Pegiat Cirebon Heri Sangiang mengungkapkan, terpilihnya kembali Xi Jinping menjadi 3 periode bisa memberikan sinyal positif bagi Indonesia. Hubungan kerja sama dua negara ini pun akan semakin harmonis di masa depan, terutama di bidang kebudayaan.
“(Ini) sebuah hal yang positif. Dan Xi Jinping begitu terpilih lagi hubungan akan semakin baik lagi dengan pemerintah Indonesia,” katanya di bilangan Cirebon, Selasa (25/10).
Baca Juga:Hujan Deras, Sejumlah Ruas Jalan Kota Cirebon Langgan BanjirMasjid Nurbuat di Cirebon Dibangun dalam 100 Hari, Ada Sumur Kembar
Heri berharap hubungan yang semakin baik ini bisa menghasilkan kerja sama di bidang budaya yang saling menguntungkan.
Saat ini, Indonsia-Tiongkok punya hubungan kerja sama antar negara yang sangat strategis dan komprehensif. “Saya yakin kedepan hubungan kedua negara akan semakin kuat, melalui kerja sama budaya,” katanya.
Apalagi, dalam sejarahnya, menurut Heri, sejak kedatangan Laksmana Cheng Ho (Zheng He) ke Pelabuhan Muara Jati, Cirebon, Jawa Barat, akulturasi atau perubahan dan percampuran budaya mulai terjadi di daerah sekitarnya. Akulturasi budaya Tionghoa dapat dilihat hingga kini dari makanan, kue-kue, bahan makanan, mode pakaian, motif pakaian, bangunan, dan lainnya.
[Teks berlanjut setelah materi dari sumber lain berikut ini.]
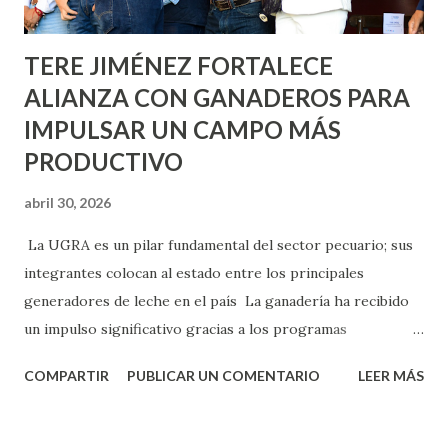
Norias de Paso Hondo y en los edificios de...
TERE JIMÉNEZ FORTALECE
ALIANZA CON GANADEROS PARA
IMPULSAR UN CAMPO MÁS
PRODUCTIVO
abril 30, 2026
La UGRA es un pilar fundamental del sector pecuario; sus
integrantes colocan al estado entre los principales
generadores de leche en el país La ganadería ha recibido
un impulso significativo gracias a los programas
implementados por la gobernadora Como una clara
COMPARTIR
PUBLICAR UN COMENTARIO
LEER MÁS
muestra de su respaldo firme y decidido al campo, la
gobernadora Tere Jiménez clausuró la Asamblea General
Ordinaria de la Unión Ganadera Regional de Aguascalientes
Laksmana Chen Ho dan rombongan datang ke Muara Jati (Amparan Jati) pada era 1400-an. Kedatangan itu lebih tepatnya adalah persinggahan sebelum ke tujuan utama yakni Majapahit. Pada era 1400-an Muara Jati sudah terkenal sebagai pelabuhan yang ramai dikunjungi para pedagang, hingga Laksmana Cheng Ho bersama rombongannya membangun mercusuar di Muara Jati.
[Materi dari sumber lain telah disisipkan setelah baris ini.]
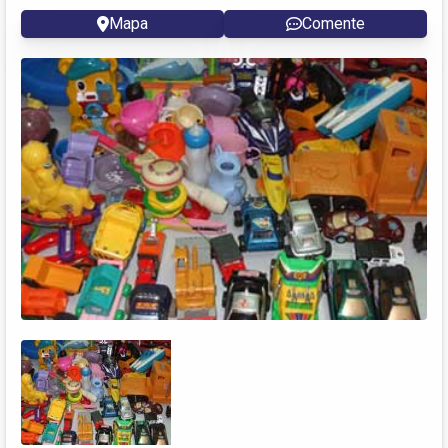
Mapa
Comente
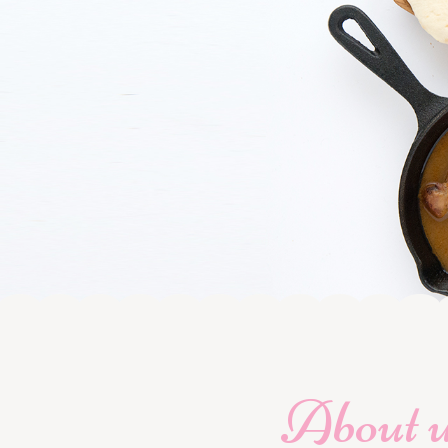
About 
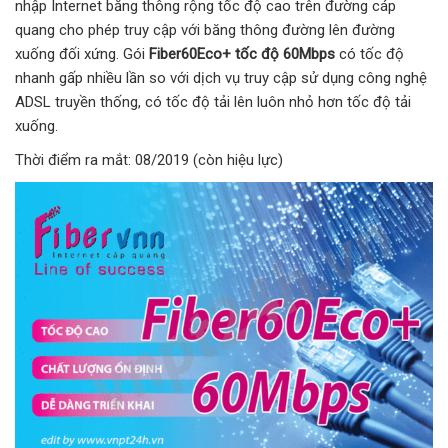
nhập Internet băng thông rộng tốc độ cao trên đường cáp
quang cho phép truy cập với băng thông đường lên đường
xuống đối xứng. Gói
Fiber60Eco+ tốc độ 60Mbps
có tốc độ
nhanh gấp nhiều lần so với dịch vụ truy cập sử dụng công nghệ
ADSL truyền thống, có tốc độ tải lên luôn nhỏ hơn tốc độ tải
xuống.
Thời điểm ra mắt: 08/2019 (còn hiệu lực)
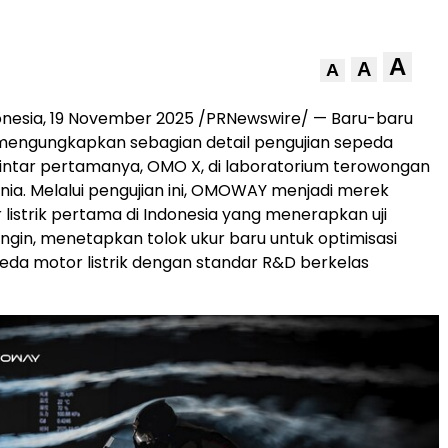
A
A
A
onesia
,
19 November 2025
/PRNewswire/ — Baru-baru
engungkapkan sebagian detail pengujian sepeda
 pintar pertamanya, OMO X, di laboratorium terowongan
unia. Melalui pengujian ini, OMOWAY menjadi merek
listrik pertama di
Indonesia
yang menerapkan uji
gin, menetapkan tolok ukur baru untuk optimisasi
da motor listrik dengan standar R&D berkelas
Rombongan Laksmana Cheng Hong membawa barang dagangan berupa keramik dan kain sutra yang halus dan lembut, bermotif seni tinggi. Tujuan rombongan Laksmana Cheng Ho membangun mercusuar sebagai petunjuk cahaya dan penerang di Pelabuhan Muara Jati.
Heri Sangiang menambahkan, sejak kedatangan rombongan Laksmana Cheng Ho ke Muara Jati, terjadi akulturasi budaya. Mulai dari makanan, sayuran, hingga arsitektur bangunan.
“Kita mengenal sayur pe cai, cai sim, lobak, makanan kita mengenal kecap, siomay, mi, tahu, baso, kue cikak, moho, sumpit, bapao, cakwe bolang baling, cap tjay, pu yong hai, petis, terasi dan kwee tiauw. Dalam bidang arsitektur lo teng (lantai atas), plang, kusen, dalam dunia matematika kita mengenal sempoa. Dalam bidang busana kita mengenal baju koko dan kain kebaya Encim,” jelasnya.